What you should do:
Answer these questions from the sales terms below:
(a) When does the risk of loss and damage to Product pass to Customer?
(b) At what point is Customer deemed to have accepted the Products?
(c) Under "Resale on Insolvency," which right of Customer ceases immediately?

Reading text:
━━━━━━━━

D. Resale on Insolvency. If before title to Products passes to Customer the Customer becomes subject to an Insolvency Event (as defined in Section 13(B)(ii)), then, without limiting any other right or remedy JELD-WEN may have: Customer's right to resell Products or use them in the ordinary course of business ceases immediately; and JELD-WEN may at any time require Customer to deliver up all Products in its possession that have not been resold, or irrevocably incorporated into other products and if Customer fails to do so promptly, enter any premises of Customer or of any third party where the relevant Products are stored and recover them.
E. Risk of Loss. The risk of loss and damage to Product shall pass to Customer immediately upon Product being delivered to the delivery point, and thereafter JELD-WEN shall not be responsible for any loss or damage to the Product.
F. Acceptance of Products. Customer shall be deemed to have accepted the Products upon delivery.

━━━━━━━━

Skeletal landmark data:

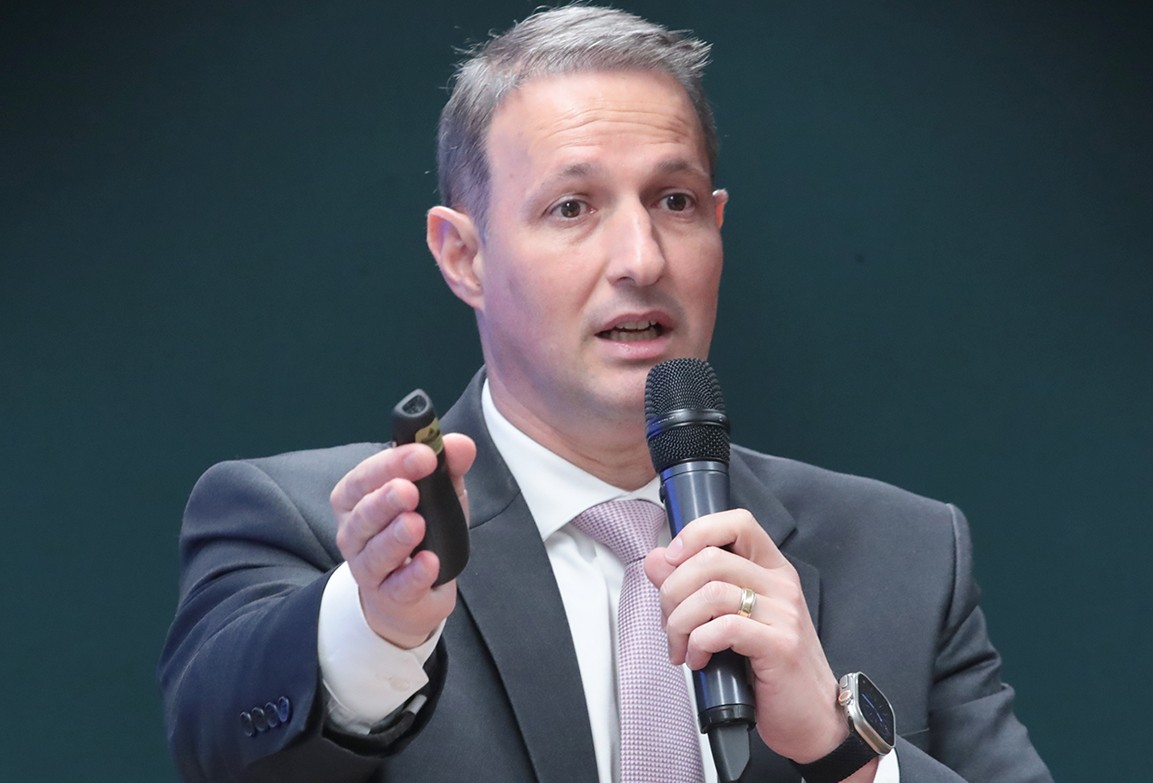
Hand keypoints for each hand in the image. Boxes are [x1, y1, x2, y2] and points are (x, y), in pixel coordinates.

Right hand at [330, 433, 475, 648]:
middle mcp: (355, 532)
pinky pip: (398, 587)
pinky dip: (413, 575)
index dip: (392, 464)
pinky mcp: (388, 596)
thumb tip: (461, 444)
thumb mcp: (438, 494)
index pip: (365, 476)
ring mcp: (368, 568)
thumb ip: (448, 467)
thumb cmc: (421, 533)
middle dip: (385, 500)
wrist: (412, 595)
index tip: (424, 455)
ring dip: (395, 538)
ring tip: (416, 524)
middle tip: (409, 490)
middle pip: (363, 514)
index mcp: (358, 498)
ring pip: (375, 553)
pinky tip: (429, 563)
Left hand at [643, 509, 849, 764]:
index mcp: (771, 570)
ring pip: (711, 593)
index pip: (737, 522)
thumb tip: (657, 559)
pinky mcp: (780, 646)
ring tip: (680, 646)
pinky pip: (723, 628)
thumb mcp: (728, 620)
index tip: (672, 559)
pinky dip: (698, 643)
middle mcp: (781, 585)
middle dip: (672, 591)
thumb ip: (692, 585)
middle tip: (669, 623)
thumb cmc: (770, 669)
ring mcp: (784, 614)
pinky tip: (698, 660)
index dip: (697, 532)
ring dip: (680, 622)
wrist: (813, 719)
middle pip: (711, 558)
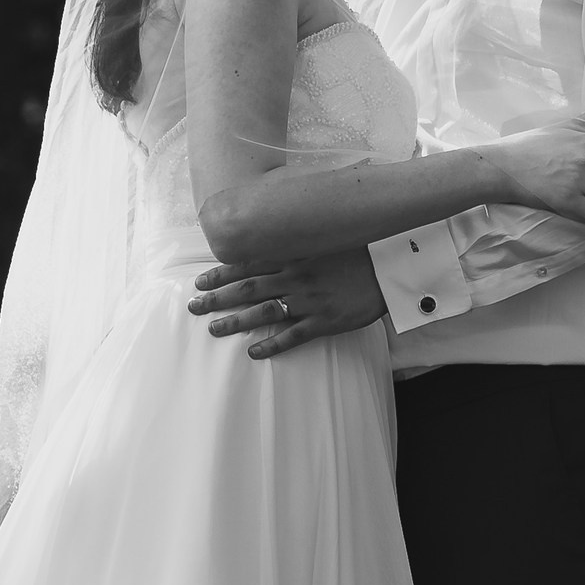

━━━━━━━━

Answer section:
(a) Immediately upon Product being delivered to the delivery point.
(b) Upon delivery.
(c) Customer's right to resell Products or use them in the ordinary course of business.